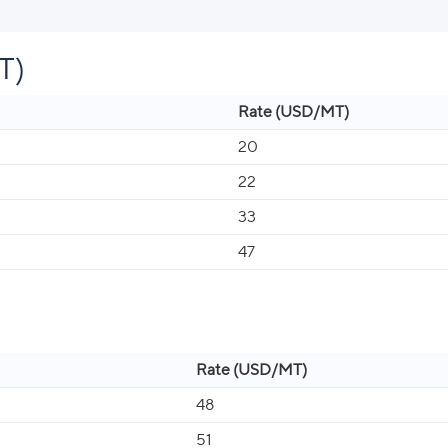
T)
Rate (USD/MT)
20
22
33
47
Rate (USD/MT)
48
51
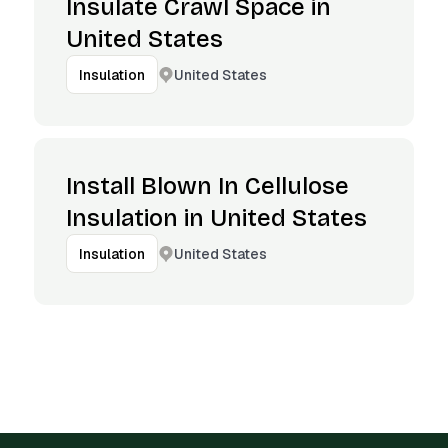
Insulate Crawl Space in
United States
United States
Insulation
Install Blown In Cellulose
Insulation in United States
United States
Insulation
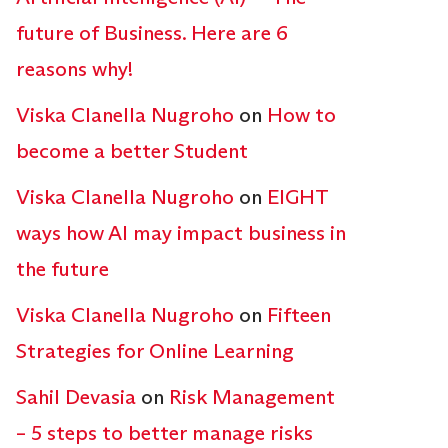
future of Business. Here are 6
reasons why!
Viska Clanella Nugroho
on
How to
become a better Student
Viska Clanella Nugroho
on
EIGHT
ways how AI may impact business in
the future
Viska Clanella Nugroho
on
Fifteen
Strategies for Online Learning
Sahil Devasia
on
Risk Management
– 5 steps to better manage risks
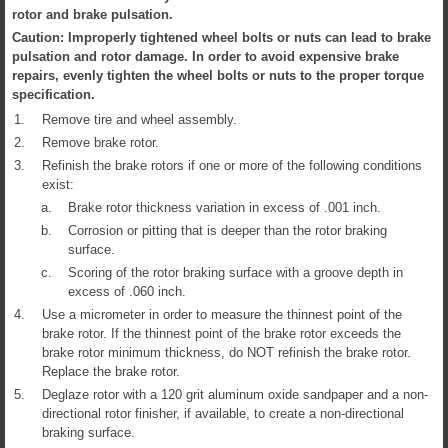
rotor and brake pulsation.
Caution: Improperly tightened wheel bolts or nuts can lead to brake
pulsation and rotor damage. In order to avoid expensive brake
repairs, evenly tighten the wheel bolts or nuts to the proper torque
specification.
1.
Remove tire and wheel assembly.
2.
Remove brake rotor.
3.
Refinish the brake rotors if one or more of the following conditions
exist:
a.
Brake rotor thickness variation in excess of .001 inch.
b.
Corrosion or pitting that is deeper than the rotor braking
surface.
c.
Scoring of the rotor braking surface with a groove depth in
excess of .060 inch.
4.
Use a micrometer in order to measure the thinnest point of the
brake rotor. If the thinnest point of the brake rotor exceeds the
brake rotor minimum thickness, do NOT refinish the brake rotor.
Replace the brake rotor.
5.
Deglaze rotor with a 120 grit aluminum oxide sandpaper and a non-
directional rotor finisher, if available, to create a non-directional
braking surface.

Exercise brief: Above are some lines. Repeat exactly, and only, those from the line that has "Remove brake rotor." through the line that has "Scoring of the".

Answer to this problem:
Remove brake rotor.
3.
Refinish the brake rotors if one or more of the following conditions
exist:
a.
Brake rotor thickness variation in excess of .001 inch.
b.
Corrosion or pitting that is deeper than the rotor braking
surface.
c.
Scoring of the rotor braking surface with a groove depth in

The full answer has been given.